Ziel >>
Wie lautet der Protokollauszug beginnend mit „Die Möglichkeiten, die“ und endend mit „enger schnallen müssen.“, wenn Sie darin „Gürtel“ zu „Riemen“ ändern?

Textauszug >>
- - - - - - -

Protocol of the Session on February 22, 2002

Die Voraussetzungen dafür sind gegeben gewesen, aber man musste es nicht; man hätte es auch bleiben lassen können. Juristisch ist dagegen gar nichts zu sagen. Ob es politisch besonders klug gewesen ist, gegen die Frühwarnung oder gegen einen blauen Brief vorzugehen, ist eine andere Frage. In der Sache selbst ist es nicht zu beanstanden.

Wir haben aber ein ganz anderes Problem. Es nützt überhaupt nichts, den schwarzen Peter zwischen dem Bund, den Ländern und den Kommunen hin- und her

zuschieben. Die Wahrheit ist, dass alle Beteiligten unterschiedliche Ausgangspositionen haben.

Die Möglichkeiten, die Einnahmen und Ausgaben zu beeinflussen, sind beim Bund, bei den Ländern und bei den Gemeinden nun einmal unterschiedlich. Und die Möglichkeiten, sich innerhalb der Länder und innerhalb der Kommunen zu helfen, um dann zu anderen Ausgabe- und Einnahmeverhältnissen zu kommen, sind auch ganz verschieden. Das wissen Sie. Sie haben auch darauf hingewiesen, dass wir in Sachsen-Anhalt zum Beispiel in der Frage, was man noch einsparen könnte oder wie man sich anders verhalten könnte, sehr viel schlechter dran sind als andere Länder. Das wird auch nicht in Zweifel gezogen.

Wenn ich den Bundesfinanzminister richtig verstehe, und zwar sowohl in seinen öffentlichen Erklärungen als auch in dem, was er im kleinen Kreis sagt, so ist mein Eindruck, dass es nicht darum geht, dass SachsenAnhalt oder die ostdeutschen Länder überhaupt den Gürtel enger schnallen müssen.

- - - - - - -

Bereitgestellte Daten >>

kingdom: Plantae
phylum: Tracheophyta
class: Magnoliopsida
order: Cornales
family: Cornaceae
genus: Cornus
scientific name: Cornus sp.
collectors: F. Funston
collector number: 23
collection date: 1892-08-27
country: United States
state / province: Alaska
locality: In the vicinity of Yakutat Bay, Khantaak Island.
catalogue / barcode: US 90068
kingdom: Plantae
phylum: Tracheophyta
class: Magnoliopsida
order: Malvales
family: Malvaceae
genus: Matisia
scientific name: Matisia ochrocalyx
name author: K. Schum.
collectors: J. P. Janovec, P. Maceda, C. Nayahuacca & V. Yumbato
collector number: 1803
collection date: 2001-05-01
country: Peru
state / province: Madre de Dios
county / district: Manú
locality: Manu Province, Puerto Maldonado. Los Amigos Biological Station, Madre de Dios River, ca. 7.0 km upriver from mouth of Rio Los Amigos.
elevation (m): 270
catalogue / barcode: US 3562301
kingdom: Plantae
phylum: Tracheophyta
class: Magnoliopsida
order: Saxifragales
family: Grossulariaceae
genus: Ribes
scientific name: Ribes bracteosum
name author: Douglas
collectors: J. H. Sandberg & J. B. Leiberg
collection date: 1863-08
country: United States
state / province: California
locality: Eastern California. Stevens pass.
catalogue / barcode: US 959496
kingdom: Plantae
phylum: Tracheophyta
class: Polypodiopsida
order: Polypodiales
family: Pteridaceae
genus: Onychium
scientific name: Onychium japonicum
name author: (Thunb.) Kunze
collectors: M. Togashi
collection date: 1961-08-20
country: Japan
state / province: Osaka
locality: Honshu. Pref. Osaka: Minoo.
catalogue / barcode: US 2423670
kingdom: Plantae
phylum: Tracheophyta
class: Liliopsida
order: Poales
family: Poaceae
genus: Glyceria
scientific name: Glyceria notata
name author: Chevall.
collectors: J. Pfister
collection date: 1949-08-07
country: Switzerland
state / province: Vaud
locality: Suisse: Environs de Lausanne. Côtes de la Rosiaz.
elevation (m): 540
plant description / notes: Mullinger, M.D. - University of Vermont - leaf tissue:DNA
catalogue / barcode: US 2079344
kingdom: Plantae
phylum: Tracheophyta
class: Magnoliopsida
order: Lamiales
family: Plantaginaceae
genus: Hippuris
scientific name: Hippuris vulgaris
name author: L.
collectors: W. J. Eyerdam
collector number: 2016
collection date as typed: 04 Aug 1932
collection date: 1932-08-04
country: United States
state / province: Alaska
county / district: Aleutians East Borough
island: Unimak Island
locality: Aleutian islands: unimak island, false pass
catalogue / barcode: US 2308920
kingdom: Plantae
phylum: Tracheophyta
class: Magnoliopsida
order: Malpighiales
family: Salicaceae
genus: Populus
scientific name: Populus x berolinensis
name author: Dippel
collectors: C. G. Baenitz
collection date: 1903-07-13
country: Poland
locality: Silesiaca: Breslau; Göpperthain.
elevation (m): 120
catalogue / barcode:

- - - - - - -

Erwartete Antwort >>
Die Möglichkeiten, die Einnahmen und Ausgaben zu beeinflussen, sind beim Bund, bei den Ländern und bei den Gemeinden nun einmal unterschiedlich. Und die Möglichkeiten, sich innerhalb der Länder und innerhalb der Kommunen zu helfen, um dann zu anderen Ausgabe- und Einnahmeverhältnissen zu kommen, sind auch ganz verschieden. Das wissen Sie. Sie haben auch darauf hingewiesen, dass wir in Sachsen-Anhalt zum Beispiel in der Frage, was man noch einsparen könnte oder wie man sich anders verhalten könnte, sehr viel schlechter dran sind als andere Länder. Das wird auch nicht in Zweifel gezogen.

Wenn ich den Bundesfinanzminister richtig verstehe, und zwar sowohl in seinen öffentlichen Erklärungen als auch in dem, was er im kleinen Kreis sagt, so ist mein Eindruck, dass es nicht darum geht, dass SachsenAnhalt oder die ostdeutschen Länder überhaupt den Riemen enger schnallen müssen.